> [WHAT IS BEING ASKED]: In the records below, begin at the line containing "54: (89, 293, 0.52)" and end at the line containing "66: (65, 214, 0.57)"; quote every line in that span exactly, including both boundary lines, and no others.

*** DATASET ENTRIES Section Begins ***

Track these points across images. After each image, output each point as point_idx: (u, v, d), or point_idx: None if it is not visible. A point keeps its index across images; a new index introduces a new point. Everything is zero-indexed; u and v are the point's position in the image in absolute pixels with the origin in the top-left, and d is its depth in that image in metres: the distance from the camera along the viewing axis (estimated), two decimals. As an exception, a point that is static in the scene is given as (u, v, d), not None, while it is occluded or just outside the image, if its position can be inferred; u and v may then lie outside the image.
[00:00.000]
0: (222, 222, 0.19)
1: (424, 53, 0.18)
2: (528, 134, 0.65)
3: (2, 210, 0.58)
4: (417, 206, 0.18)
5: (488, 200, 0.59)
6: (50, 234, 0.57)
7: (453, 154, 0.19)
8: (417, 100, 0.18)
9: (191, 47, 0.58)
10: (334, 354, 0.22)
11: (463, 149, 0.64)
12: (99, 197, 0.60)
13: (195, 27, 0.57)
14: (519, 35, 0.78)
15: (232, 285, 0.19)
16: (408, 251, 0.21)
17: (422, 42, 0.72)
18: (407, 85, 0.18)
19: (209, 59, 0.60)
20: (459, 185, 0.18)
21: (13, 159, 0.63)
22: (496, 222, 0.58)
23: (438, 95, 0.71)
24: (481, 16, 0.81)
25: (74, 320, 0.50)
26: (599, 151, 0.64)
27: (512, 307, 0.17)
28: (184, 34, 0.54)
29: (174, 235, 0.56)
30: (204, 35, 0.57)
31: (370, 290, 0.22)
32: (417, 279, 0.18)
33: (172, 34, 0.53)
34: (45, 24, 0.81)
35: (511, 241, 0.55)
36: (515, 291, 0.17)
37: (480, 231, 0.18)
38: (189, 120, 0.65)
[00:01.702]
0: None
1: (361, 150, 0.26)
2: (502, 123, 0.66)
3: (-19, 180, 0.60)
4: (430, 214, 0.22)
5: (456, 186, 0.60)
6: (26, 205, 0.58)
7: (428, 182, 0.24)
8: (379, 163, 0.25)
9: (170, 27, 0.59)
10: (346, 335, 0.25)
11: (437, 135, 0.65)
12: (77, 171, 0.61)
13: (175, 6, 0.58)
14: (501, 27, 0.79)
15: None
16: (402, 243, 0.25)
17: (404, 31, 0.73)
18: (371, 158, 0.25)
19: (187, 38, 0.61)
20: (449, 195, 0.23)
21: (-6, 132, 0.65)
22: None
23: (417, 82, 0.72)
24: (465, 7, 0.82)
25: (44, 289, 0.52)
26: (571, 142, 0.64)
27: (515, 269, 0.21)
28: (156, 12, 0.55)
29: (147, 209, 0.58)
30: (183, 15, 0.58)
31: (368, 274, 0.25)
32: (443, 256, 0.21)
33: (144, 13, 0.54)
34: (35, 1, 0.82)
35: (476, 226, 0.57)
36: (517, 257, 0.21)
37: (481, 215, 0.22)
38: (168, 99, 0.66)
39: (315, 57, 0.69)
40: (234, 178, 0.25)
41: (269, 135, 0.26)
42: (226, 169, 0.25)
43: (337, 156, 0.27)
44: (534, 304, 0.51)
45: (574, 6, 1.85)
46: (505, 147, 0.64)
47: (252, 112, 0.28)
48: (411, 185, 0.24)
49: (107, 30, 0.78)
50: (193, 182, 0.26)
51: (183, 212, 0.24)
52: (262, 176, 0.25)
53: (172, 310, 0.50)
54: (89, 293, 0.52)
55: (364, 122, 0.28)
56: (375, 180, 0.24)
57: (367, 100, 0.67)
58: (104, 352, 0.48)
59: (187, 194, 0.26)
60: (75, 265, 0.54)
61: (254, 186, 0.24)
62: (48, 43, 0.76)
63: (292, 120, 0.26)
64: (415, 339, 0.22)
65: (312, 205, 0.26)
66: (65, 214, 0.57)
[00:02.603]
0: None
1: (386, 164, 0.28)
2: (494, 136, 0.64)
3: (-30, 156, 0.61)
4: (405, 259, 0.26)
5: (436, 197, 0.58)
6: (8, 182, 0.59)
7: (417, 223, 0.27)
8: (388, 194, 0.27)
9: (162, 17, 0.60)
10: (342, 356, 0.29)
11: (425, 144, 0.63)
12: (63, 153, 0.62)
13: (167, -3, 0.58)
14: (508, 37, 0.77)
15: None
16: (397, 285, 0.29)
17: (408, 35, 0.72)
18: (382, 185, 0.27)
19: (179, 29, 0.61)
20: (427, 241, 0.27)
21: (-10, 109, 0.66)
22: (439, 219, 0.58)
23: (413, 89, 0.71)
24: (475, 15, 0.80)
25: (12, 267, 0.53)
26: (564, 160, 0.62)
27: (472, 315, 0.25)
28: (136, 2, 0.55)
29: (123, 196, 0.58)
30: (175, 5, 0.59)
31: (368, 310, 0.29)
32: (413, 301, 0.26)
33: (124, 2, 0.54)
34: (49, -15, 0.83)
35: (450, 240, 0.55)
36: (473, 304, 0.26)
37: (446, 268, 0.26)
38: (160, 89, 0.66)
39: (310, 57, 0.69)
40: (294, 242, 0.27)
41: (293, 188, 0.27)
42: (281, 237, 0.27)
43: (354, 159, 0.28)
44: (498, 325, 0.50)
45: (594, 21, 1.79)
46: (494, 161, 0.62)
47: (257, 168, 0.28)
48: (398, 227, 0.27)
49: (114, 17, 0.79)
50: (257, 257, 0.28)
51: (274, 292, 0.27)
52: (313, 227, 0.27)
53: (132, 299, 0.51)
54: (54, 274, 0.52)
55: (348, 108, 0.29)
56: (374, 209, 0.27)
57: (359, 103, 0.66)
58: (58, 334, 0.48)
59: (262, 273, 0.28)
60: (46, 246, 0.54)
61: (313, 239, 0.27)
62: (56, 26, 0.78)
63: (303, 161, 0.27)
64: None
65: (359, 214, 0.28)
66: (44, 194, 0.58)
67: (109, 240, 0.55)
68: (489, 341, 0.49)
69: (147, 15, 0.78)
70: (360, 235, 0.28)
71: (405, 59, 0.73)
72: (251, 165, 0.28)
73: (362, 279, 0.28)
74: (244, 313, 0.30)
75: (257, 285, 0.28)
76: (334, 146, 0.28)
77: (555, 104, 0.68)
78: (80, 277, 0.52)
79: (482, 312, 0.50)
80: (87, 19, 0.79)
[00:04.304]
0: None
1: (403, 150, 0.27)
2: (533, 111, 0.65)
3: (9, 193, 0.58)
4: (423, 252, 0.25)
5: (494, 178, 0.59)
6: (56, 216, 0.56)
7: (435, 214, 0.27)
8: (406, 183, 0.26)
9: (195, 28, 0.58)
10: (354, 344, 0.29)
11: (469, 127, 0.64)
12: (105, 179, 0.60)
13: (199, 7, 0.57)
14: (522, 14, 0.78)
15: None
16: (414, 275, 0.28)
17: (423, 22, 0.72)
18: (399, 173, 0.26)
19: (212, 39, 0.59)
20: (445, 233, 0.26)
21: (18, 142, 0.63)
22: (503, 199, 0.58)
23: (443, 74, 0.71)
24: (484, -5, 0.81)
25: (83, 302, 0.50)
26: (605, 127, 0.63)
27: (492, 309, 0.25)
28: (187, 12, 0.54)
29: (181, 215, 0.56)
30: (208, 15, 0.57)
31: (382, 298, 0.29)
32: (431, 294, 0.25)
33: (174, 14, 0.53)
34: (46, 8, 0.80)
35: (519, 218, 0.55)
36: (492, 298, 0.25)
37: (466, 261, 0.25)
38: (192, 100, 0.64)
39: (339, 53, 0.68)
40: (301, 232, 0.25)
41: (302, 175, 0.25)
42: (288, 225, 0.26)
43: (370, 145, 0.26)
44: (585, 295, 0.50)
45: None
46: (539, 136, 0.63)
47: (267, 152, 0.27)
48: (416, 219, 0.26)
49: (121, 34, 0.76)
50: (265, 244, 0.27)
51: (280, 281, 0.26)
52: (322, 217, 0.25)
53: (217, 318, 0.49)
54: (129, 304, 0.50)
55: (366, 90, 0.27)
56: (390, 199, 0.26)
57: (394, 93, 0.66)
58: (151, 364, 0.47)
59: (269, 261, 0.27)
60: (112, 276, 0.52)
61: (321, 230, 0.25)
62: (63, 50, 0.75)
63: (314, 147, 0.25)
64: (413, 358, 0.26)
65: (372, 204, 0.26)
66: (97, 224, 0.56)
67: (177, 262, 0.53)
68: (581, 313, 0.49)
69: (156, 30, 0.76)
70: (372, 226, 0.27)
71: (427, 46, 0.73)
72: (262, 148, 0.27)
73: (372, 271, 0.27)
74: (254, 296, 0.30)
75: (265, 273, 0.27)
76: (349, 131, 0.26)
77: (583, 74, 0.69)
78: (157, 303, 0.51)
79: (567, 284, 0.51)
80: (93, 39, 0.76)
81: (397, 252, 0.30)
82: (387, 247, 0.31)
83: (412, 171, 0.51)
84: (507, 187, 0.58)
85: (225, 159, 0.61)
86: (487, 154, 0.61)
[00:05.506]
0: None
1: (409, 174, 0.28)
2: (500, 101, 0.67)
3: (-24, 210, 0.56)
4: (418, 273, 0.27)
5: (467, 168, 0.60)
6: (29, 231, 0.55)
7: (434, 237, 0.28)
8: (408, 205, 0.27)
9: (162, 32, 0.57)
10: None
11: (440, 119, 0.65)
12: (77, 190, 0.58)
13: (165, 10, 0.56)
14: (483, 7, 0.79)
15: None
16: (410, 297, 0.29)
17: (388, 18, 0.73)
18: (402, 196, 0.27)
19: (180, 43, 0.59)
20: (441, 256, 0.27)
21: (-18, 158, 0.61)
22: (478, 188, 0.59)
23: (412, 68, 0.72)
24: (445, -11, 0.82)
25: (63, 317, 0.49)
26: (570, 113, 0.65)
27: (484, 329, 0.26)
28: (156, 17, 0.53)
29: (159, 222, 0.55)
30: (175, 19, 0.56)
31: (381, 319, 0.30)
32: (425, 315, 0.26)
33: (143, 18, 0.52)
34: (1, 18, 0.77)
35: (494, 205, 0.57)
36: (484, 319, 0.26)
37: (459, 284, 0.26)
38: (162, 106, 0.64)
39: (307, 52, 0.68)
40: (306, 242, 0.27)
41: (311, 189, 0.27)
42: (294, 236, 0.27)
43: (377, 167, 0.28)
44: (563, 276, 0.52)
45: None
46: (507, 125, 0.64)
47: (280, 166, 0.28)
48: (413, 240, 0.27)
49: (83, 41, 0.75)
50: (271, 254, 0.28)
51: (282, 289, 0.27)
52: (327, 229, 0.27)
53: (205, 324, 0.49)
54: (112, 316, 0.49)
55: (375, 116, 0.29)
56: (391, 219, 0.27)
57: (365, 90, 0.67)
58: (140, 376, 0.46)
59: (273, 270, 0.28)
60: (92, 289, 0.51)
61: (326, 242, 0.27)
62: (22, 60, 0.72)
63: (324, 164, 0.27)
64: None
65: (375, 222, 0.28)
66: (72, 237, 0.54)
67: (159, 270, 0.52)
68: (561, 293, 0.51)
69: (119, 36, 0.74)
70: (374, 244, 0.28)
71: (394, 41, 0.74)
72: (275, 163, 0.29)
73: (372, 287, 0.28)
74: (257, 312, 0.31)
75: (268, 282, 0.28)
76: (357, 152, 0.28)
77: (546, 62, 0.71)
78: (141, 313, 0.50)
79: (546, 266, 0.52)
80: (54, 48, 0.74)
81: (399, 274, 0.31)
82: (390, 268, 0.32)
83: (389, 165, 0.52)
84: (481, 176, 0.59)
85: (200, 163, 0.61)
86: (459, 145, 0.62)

*** DATASET ENTRIES Section Ends ***
*** DATASET ENTRIES Section Begins ***

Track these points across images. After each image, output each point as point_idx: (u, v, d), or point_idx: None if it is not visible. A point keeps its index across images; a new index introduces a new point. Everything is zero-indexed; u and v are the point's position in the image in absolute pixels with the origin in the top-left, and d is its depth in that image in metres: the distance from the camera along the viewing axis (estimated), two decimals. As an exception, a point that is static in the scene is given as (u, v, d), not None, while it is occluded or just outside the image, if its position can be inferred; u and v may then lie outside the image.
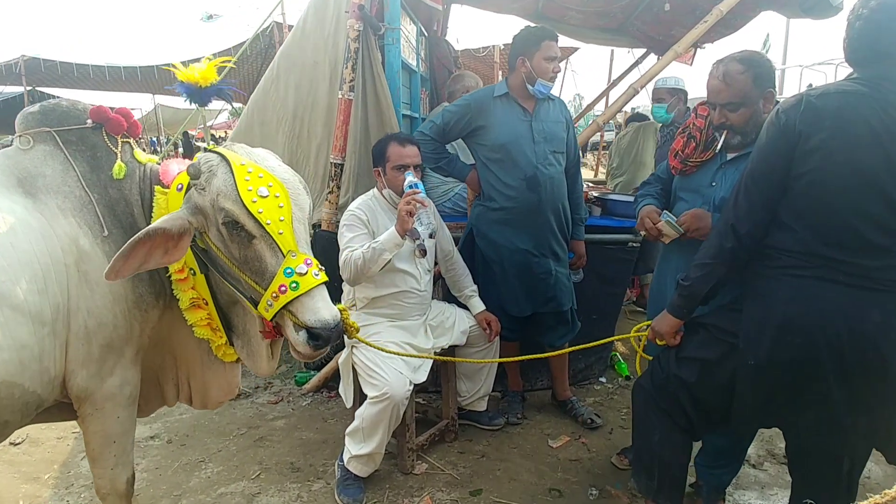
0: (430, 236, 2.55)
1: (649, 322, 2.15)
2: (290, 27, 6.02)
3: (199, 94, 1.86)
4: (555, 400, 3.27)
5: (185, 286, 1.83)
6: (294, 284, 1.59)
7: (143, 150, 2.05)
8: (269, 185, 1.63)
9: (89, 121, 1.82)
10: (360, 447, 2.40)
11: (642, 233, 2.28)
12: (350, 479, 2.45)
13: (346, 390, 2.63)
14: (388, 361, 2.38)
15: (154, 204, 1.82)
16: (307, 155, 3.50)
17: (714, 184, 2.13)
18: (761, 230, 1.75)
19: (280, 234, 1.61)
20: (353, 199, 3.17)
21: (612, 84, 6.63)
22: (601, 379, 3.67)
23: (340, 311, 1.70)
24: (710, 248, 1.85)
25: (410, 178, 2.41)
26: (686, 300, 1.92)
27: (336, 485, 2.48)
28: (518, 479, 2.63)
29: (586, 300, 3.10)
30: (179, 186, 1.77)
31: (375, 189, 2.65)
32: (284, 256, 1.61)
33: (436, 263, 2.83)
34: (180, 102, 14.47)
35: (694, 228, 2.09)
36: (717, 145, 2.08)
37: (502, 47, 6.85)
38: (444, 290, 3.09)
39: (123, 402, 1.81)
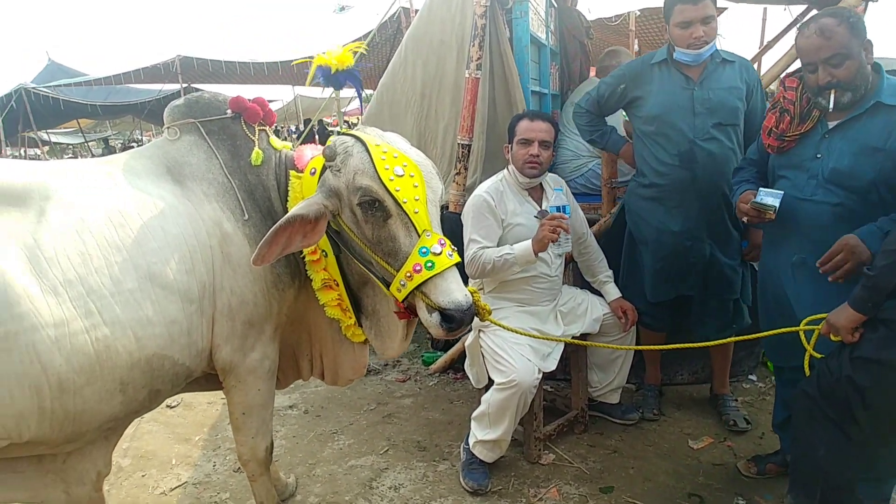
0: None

*** DATASET ENTRIES Section Ends ***

> [RESULT]:
54: (89, 293, 0.52)
55: (364, 122, 0.28)
56: (375, 180, 0.24)
57: (367, 100, 0.67)
58: (104, 352, 0.48)
59: (187, 194, 0.26)
60: (75, 265, 0.54)
61: (254, 186, 0.24)
62: (48, 43, 0.76)
63: (292, 120, 0.26)
64: (415, 339, 0.22)
65: (312, 205, 0.26)
66: (65, 214, 0.57)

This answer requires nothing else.